I think being aware of it is great but we do not want to become paranoid. I know if I am in a room where the air-conditioning is very cold I often cross my arms and then immediately think it will be taken that I am bored or skeptical. So I think there are cases where people do things for different reasons. Mind you I have also been up the front presenting on occasions where someone in the front row has their arms crossed and it is discerning.
A great post Kumar and a topic I love.
Kumar…thank you so much for this! I have to admit…I slouch, and I sometimes get distracted and look elsewhere. That’s the introvert tendency in me, and I really have to work on it very diligently. These tips are so important for business owners because we are constantly in front of people who we don’t know. I will most certainly take your advice to heart!
Great article, friend!
You are very welcome and I am so glad to know you found these tips practical and helpful.
Yes, we are constantly in front of people and it’s very important that we watch our own body posture carefully and intentionally.
Thank you for dropping by and sharing your thoughts!
Great post, I am sooooo guilty of doing the crossed arms! I’m not sure why since I know it sends out a very closed off perception, and I’m a VERY open minded person! Sometimes I think it takes more work to be neutral than to actually use poor body language!
I love this article. It has so much information that I and use. I just have such a hard time with understanding body language. I actually own the book What Every Body is Saying – I just have to read it now. 🙂 Regards, Lisa
Thank you Lisa. Glad to know you found the post informative! Have a great Thursday.
I loved this post. These are common things we do everyday but jotting them down in a single post is really a great idea. I had a bad habit of standing with closed arms but when I entered into professional career that habit gradually gone. Enjoyed this post.
Good to hear from you again. Yes, crossed armes is a posture which I have been guilty of using many many times in my own career as well. I guess it is a continuous improvement program that we need to participate in 🙂
Thanks for coming by again! Have a good week.
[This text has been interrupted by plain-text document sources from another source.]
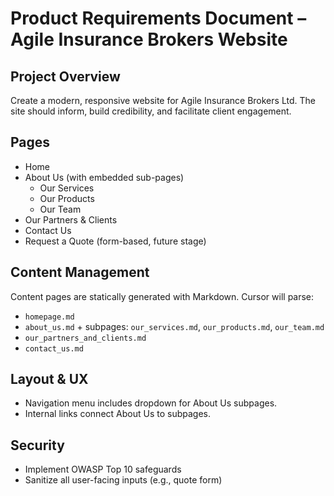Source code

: # Product Requirements Document – Agile Insurance Brokers Website

## Project Overview
Create a modern, responsive website for Agile Insurance Brokers Ltd. The site should inform, build credibility, and facilitate client engagement.

## Pages
- Home
- About Us (with embedded sub-pages)
  - Our Services
  - Our Products
  - Our Team
- Our Partners & Clients
- Contact Us
- Request a Quote (form-based, future stage)

## Content Management
Content pages are statically generated with Markdown.
Cursor will parse:
- `homepage.md`
- `about_us.md` + subpages: `our_services.md`, `our_products.md`, `our_team.md`
- `our_partners_and_clients.md`
- `contact_us.md`

## Layout & UX
- Navigation menu includes dropdown for About Us subpages.
- Internal links connect About Us to subpages.

## Security
- Implement OWASP Top 10 safeguards
- Sanitize all user-facing inputs (e.g., quote form)
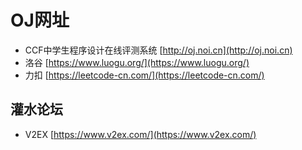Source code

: # OJ网址

* CCF中学生程序设计在线评测系统 [http://oj.noi.cn](http://oj.noi.cn)
* 洛谷 [https://www.luogu.org/](https://www.luogu.org/)
* 力扣 [https://leetcode-cn.com/](https://leetcode-cn.com/)

## 灌水论坛

* V2EX [https://www.v2ex.com/](https://www.v2ex.com/)

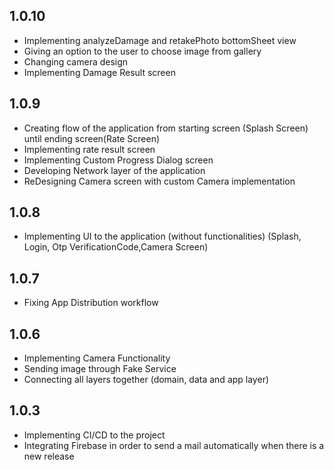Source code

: ## 1.0.10

- Implementing analyzeDamage and retakePhoto bottomSheet view
- Giving an option to the user to choose image from gallery
- Changing camera design
- Implementing Damage Result screen


## 1.0.9

- Creating flow of the application from starting screen (Splash Screen)
  until ending screen(Rate Screen)
- Implementing rate result screen
- Implementing Custom Progress Dialog screen
- Developing Network layer of the application
- ReDesigning Camera screen with custom Camera implementation

## 1.0.8

- Implementing UI to the application (without functionalities) (Splash, Login, Otp
  VerificationCode,Camera Screen)

## 1.0.7

- Fixing App Distribution workflow

## 1.0.6

- Implementing Camera Functionality
- Sending image through Fake Service
- Connecting all layers together (domain, data and app layer)

## 1.0.3

- Implementing CI/CD to the project
- Integrating Firebase in order to send a mail automatically when there is a new release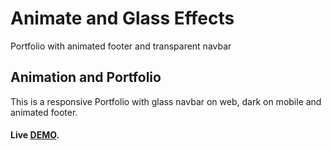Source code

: # Animate and Glass Effects

Portfolio with animated footer and transparent navbar

## Animation and Portfolio
This is a responsive Portfolio with glass navbar on web, dark on mobile and animated footer.


  
#### **Live [DEMO](https://paudeldhirendra.github.io/AnimationAndGlass/)**.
That’s a good and resourceful post. I am always nervous when I going for any business meeting or other industrial work. I going to try personally and keep you updated. Thank Kumar 🙂
Another great Article Mr.Kumar,
In this competitive world and recently smashed economy requires lot more from candidate. Every employer wants best out of all so right body language will definitely put you ahead.
Overall it was very informative.To put hands on chin or slouching was really new things for me to Be careful!.
Thanks so much for this Kumar, as a team effectiveness advisor,i can attest to the importance of these non-verbal cues. I wanted to also recommend a great new resource four your readers. Power Cues by @drNickMorgan was published this month by Harvard Business. It’s really insightful and valuable on these topics.
Kumar I’m 100% agree with you and its very true. Last month I give an interview in a multinational office but I disqualified. And I know later the only reason is my body language which is very important than words. Love your reading Kumar and which is very helpful for my next interview as well. Thanks Kumar and I will come again for better reading.